One major hurdle in neural prosthetics is the need for power, a demand that will grow as devices incorporate coding, said Rahul Sarpeshkar of MIT: "The more complex the algorithm, the more energy required to communicate." The natural auditory system solves the power problem through selective sampling, whereby high-energy channels are sampled finely and other channels are sampled more coarsely. This principle has been used to develop a cochlear implant that can encode more information at lower power, including the phase information that is essential for music perception. The processor uses an algorithm called asynchronous interleaved sampling, which permits lower average stimulation rates and therefore requires less energy to operate. In the future, devices such as this might be powered with glucose from the cerebrospinal fluid, circumventing the need for batteries.

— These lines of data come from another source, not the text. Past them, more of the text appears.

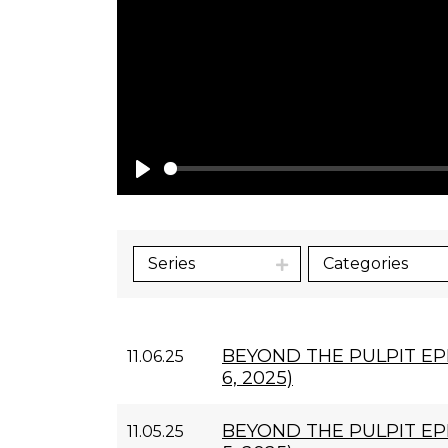
Play
Series
Categories
BEYOND THE PULPIT E
11.06.25
6, 2025)
BEYOND THE PULPIT EP
11.05.25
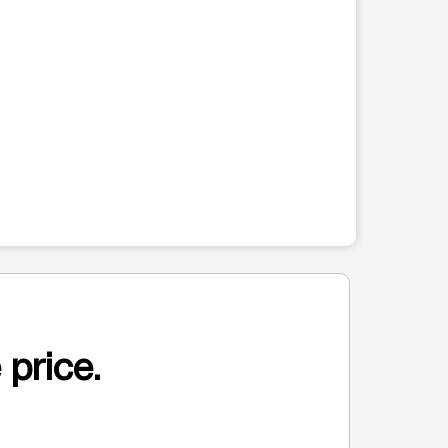
 price.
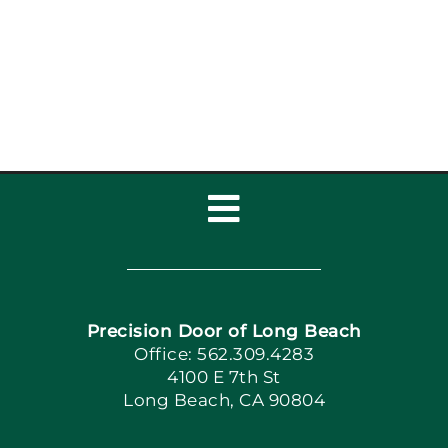
Toggle
Navigation
Home
Precision Door of Long Beach
Book Now
Office: 562.309.4283
4100 E 7th St
Long Beach, CA 90804
Apply Locally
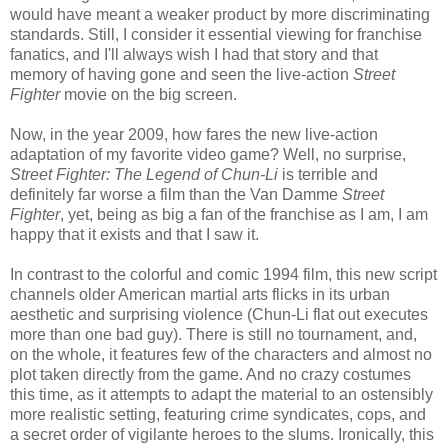
would have meant a weaker product by more discriminating
standards. Still, I consider it essential viewing for franchise
fanatics, and I'll always wish I had that story and that
memory of having gone and seen the live-action
Street
Fighter
movie on the big screen.
Now, in the year 2009, how fares the new live-action
adaptation of my favorite video game? Well, no surprise,
Street Fighter: The Legend of Chun-Li
is terrible and
definitely far worse a film than the Van Damme
Street
Fighter
, yet, being as big a fan of the franchise as I am, I am
happy that it exists and that I saw it.
In contrast to the colorful and comic 1994 film, this new script
channels older American martial arts flicks in its urban
aesthetic and surprising violence (Chun-Li flat out executes
more than one bad guy). There is still no tournament, and,
on the whole, it features few of the characters and almost no
plot taken directly from the game. And no crazy costumes
this time, as it attempts to adapt the material to an ostensibly
more realistic setting, featuring crime syndicates, cops, and
a secret order of vigilante heroes to the slums. Ironically, this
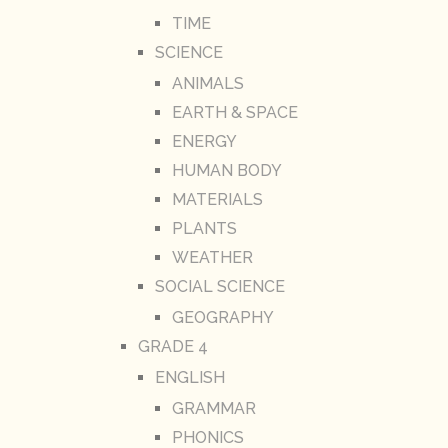
TIME
SCIENCE
ANIMALS
EARTH & SPACE
ENERGY
HUMAN BODY
MATERIALS
PLANTS
WEATHER
SOCIAL SCIENCE
GEOGRAPHY
GRADE 4
ENGLISH
GRAMMAR
PHONICS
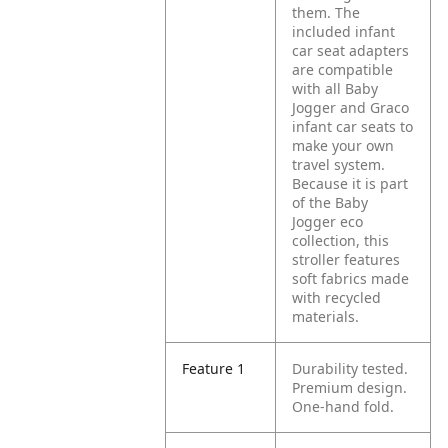
them. The
included infant
car seat adapters
are compatible
with all Baby
Jogger and Graco
infant car seats to
make your own
travel system.
Because it is part
of the Baby
Jogger eco
collection, this
stroller features
soft fabrics made
with recycled
materials.
Feature 1
Durability tested.
Premium design.
One-hand fold.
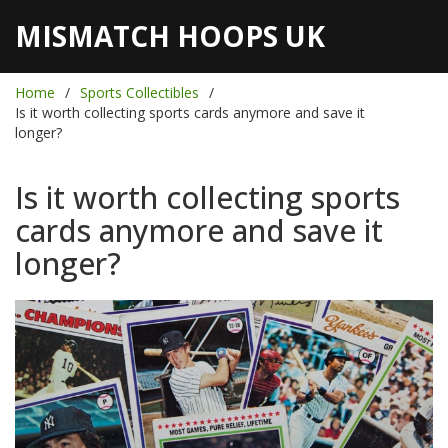
MISMATCH HOOPS UK
Home
Sports Collectibles
Is it worth collecting sports cards anymore and save it
longer?
Is it worth collecting sports
cards anymore and save it
longer?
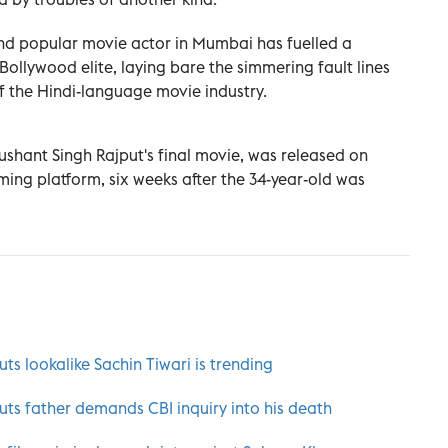
and popular movie actor in Mumbai has fuelled a
 Bollywood elite, laying bare the simmering fault lines
 the Hindi-language movie industry.
Sushant Singh Rajput's final movie, was released on
ming platform, six weeks after the 34-year-old was
s lookalike Sachin Tiwari is trending
ts father demands CBI inquiry into his death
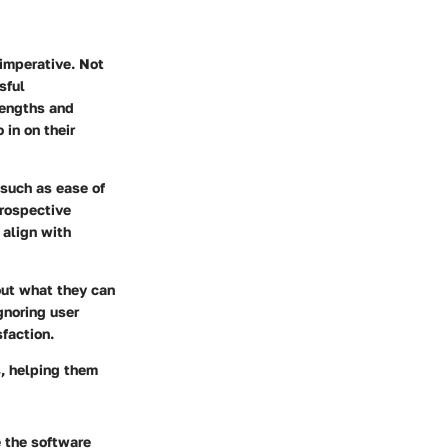
imperative. Not
sful
rengths and
 in on their
such as ease of
prospective
 align with
out what they can
gnoring user
faction.
s, helping them
e the software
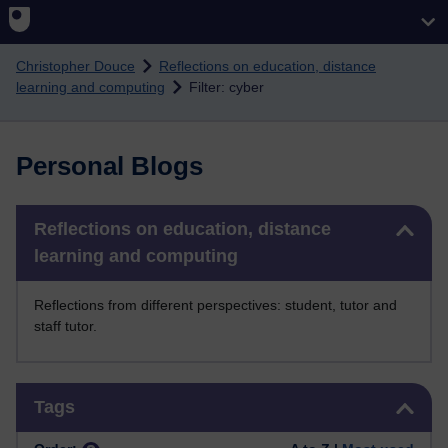
Skip to main content
Christopher Douce
Reflections on education, distance
learning and computing
Filter: cyber
Personal Blogs
Skip Reflections on education, distance learning and computing
Reflections on education, distance
learning and computing
Reflections from different perspectives: student, tutor and
staff tutor.
Skip Tags
Tags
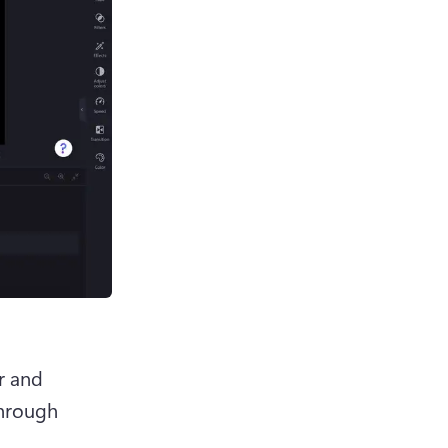
r and 
hrough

This session demonstrated the practical reasons to study the neural code; in the panel discussion that followed, the day's speakers explored its intellectual promise. Already, pointed out Buzsáki, we can precisely read out patterns of activity and distinguish between normal and pathophysiological patterns. We have begun to understand causality in the brain as the result of combinations of events and probability distributions—a more sophisticated approach than looking for a predictable, one-to-one correspondence between a stimulus feature and response of a neuron. These new abilities, which make use of convergent revolutions in data capture, genomics, informatics, and electronics, may begin to provide us with the tools to understand the brain in its own language.